Önceki Merkez Bankası Başkanı Durmuş Yılmaz, bu teoriyi ilk kez 2010 yılının son günlerinde banka genel müdürleriyle yaptığı sunumda ortaya atmıştı. Bu tez o günden itibaren ekonomi yönetiminin temel dayanaklarından birisi haline geldi. Tez 2010 sonunda ortaya atılmasına rağmen, kredi hacmini frenleyecek asıl aktör olan BDDK, sahneye çıkmak için 12 Haziran seçimlerinin geçmesini bekledi. Merkez Bankası ise zorunlu karşılıkları artırarak kredi hacmini kısmaya çalıştı. Ama bir yandan piyasadan çektiği parayı politika faizi üzerinden bankalara geri vermeye devam ettiği için, BDDK sahneye çıkana kadar Merkez Bankası’nın önlemleri pek işe yaramadı.
Bu arada Merkez Bankası tek başına ve zorunu karşılık artışı ile sınırlı önlemlerinin kredilerdeki artışı durduramayacağını çok iyi bilen ekonomi yönetimi, çareyi bankalara sopa sallamakta buldu. Ekonomiden Sorumlu Başbakan Yardımcısı Ali Babacan ve BDDK Başkanı, her fırsatta kredilerini yüzde 25’ten fazla artıran bankaların cezalandırılacağı mesajını verdiler. Bu yaklaşıma göre kredilerini, mevzuatın gerektirdiği tüm kurallara uyarak artıran bir banka bile, mevzuatta yer almayan bir ceza ile karşılaşabilecekti.

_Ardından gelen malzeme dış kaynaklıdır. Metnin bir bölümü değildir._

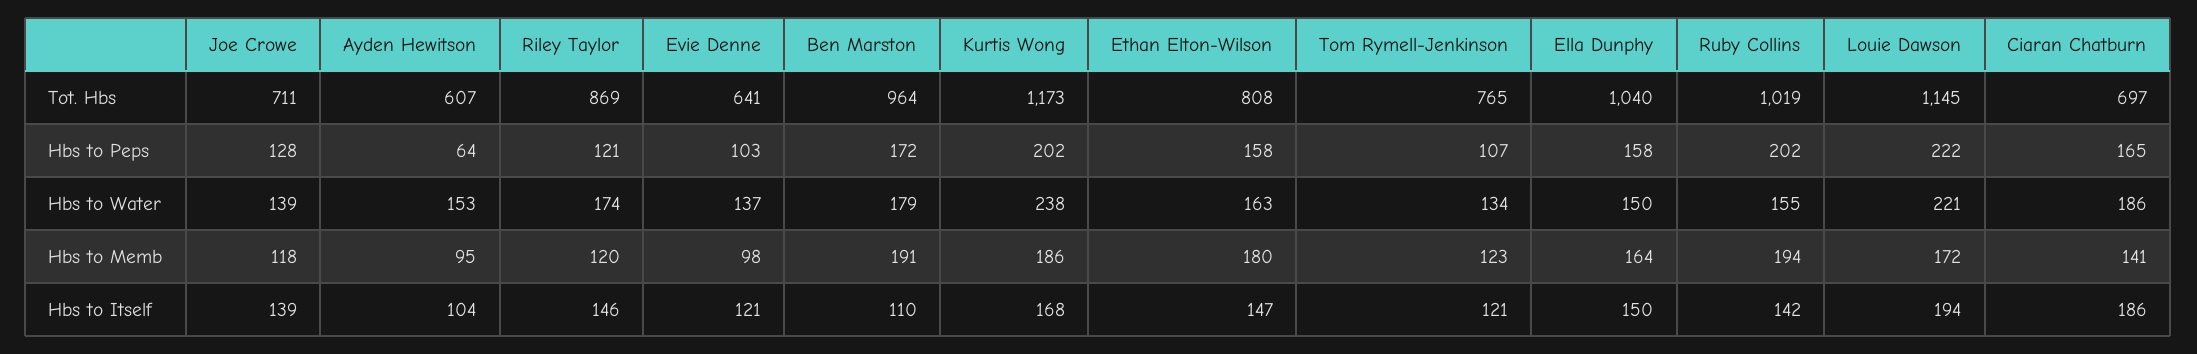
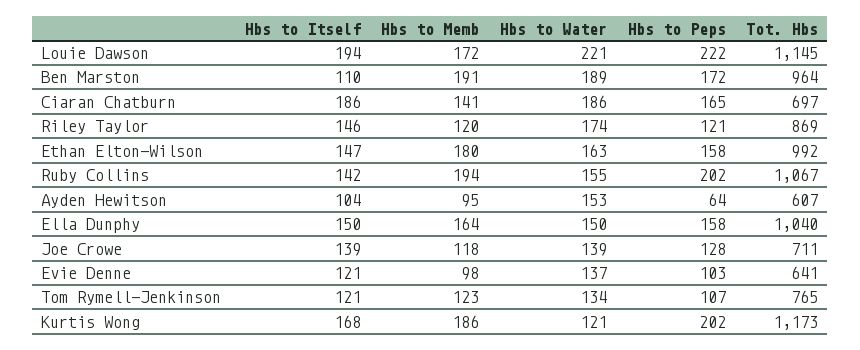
Ethan Elton-Wilson, Tot. Hbs: 808 -> 992
Ruby Collins, Tot. Hbs: 1019 -> 1067
Ben Marston, Hbs to Water: 179 -> 189
Kurtis Wong, Hbs to Water: 238 -> 121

Merkez Bankası, yılın ikinci yarısında politikalarını değiştirince kredilerdeki yüzde 25 kuralı da gevşetildi. Ancak yine de yıllık kredi genişlemesi ekonomi yönetiminin istediğine uygun bir düzeyde gerçekleşti. Merkez Bankası’nın haftalık bülteninde yer alan verilere göre yurtiçi TL kredilerdeki büyüme yüzde 25.90’da kaldı. Yurtiçi döviz kredilerindeki artış ise TL değeri olarak yüzde 58.24 oldu. Ancak bu hesaba dolar kurundaki artışa göre bakarsak, yurtiçi döviz kredilerindeki gerçek artış yüzde 28.26 düzeyinde kalıyor.
Merkez Bankası’nın hesabına göre bu durumda cari açığın milli gelire oranının yüzde 6’yı geçmemesi gerekirdi. Oysa evdeki hesap çarşıya uymadı ve cari açığın milli gelire oranı yüzde 10’a yakın bir düzeye çıktı.
Ekonomi yönetiminin bir yıl boyunca bankalara sopa sallayarak savunduğu hesapta, bu kadar büyük sapma neden oldu? Birincisi Merkez Bankası’nın hesap modelinin pek de gerçekçi bir model olmadığı ortaya çıktı. İkincisi yıllardır sırtını sıcak paraya dayayan ekonomi anlayışının gözlerden kaçırmaya çalıştığı önemli bir faktör daha var: Dış borçlanma. Reel sektörün kısa vadeli borçlanması 2011’de sıçrama yaptı. Reel sektörün kısa vadeli dış borçları, ekim itibarıyla 2010 sonuna göre 74.6 arttı. Reel sektörün uzun vadeli dış borçları ise 2009 ve 2010’da düşmesine karşın 2011’de yüzde 2.38 arttı.
Sıcak para ve sermaye hareketlerine kısıtlama getirilmeden sadece banka kredilerini frenleyerek cari açıkta etkili bir düşüş sağlanamayacağı bir kez daha ortaya çıktı.